== Work to complete ==
In your copy, set down the entries exactly and exclude the pictures.

[Collected data]
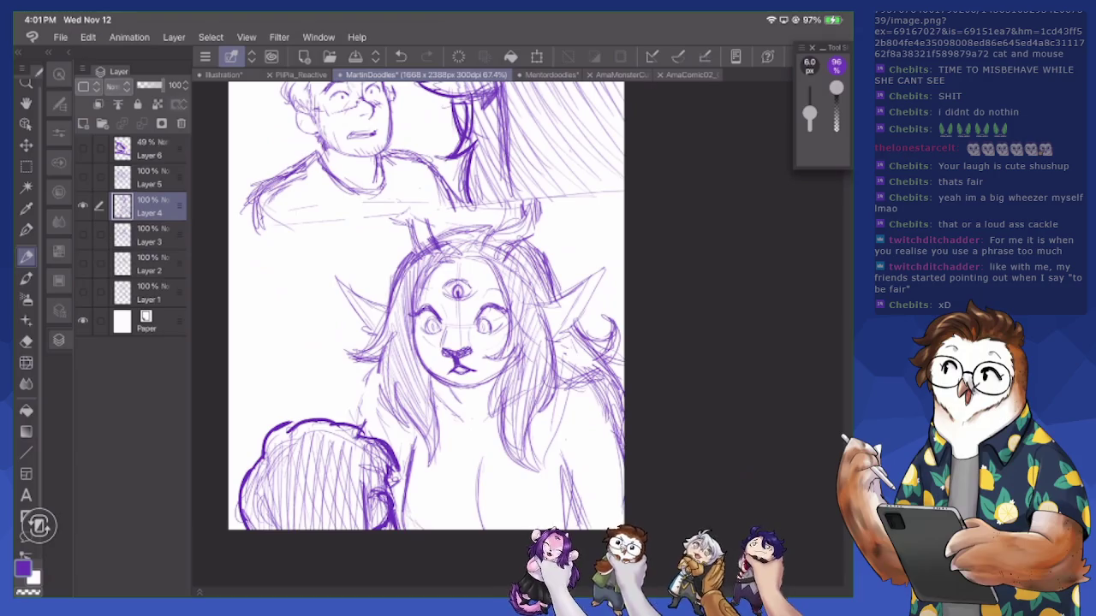
{"action": "mouse_move", "coordinate": [532, 246]}
{"action": "left_mouse_down"}
{"action": "mouse_move", "coordinate": [560, 293]}
{"action": "mouse_move", "coordinate": [550, 319]}
{"action": "left_mouse_up"}
{"action": "mouse_move", "coordinate": [599, 268]}
{"action": "left_mouse_down"}
{"action": "mouse_move", "coordinate": [544, 307]}
{"action": "mouse_move", "coordinate": [602, 267]}
{"action": "mouse_move", "coordinate": [610, 274]}
{"action": "mouse_move", "coordinate": [580, 320]}
{"action": "mouse_move", "coordinate": [553, 330]}
{"action": "mouse_move", "coordinate": [558, 317]}
{"action": "left_mouse_up"}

== Task output ==
{"action": "mouse_move", "coordinate": [532, 246]}
{"action": "left_mouse_down"}
{"action": "mouse_move", "coordinate": [560, 293]}
{"action": "mouse_move", "coordinate": [550, 319]}
{"action": "left_mouse_up"}
{"action": "mouse_move", "coordinate": [599, 268]}
{"action": "left_mouse_down"}
{"action": "mouse_move", "coordinate": [544, 307]}
{"action": "mouse_move", "coordinate": [602, 267]}
{"action": "mouse_move", "coordinate": [610, 274]}
{"action": "mouse_move", "coordinate": [580, 320]}
{"action": "mouse_move", "coordinate": [553, 330]}
{"action": "mouse_move", "coordinate": [558, 317]}
{"action": "left_mouse_up"}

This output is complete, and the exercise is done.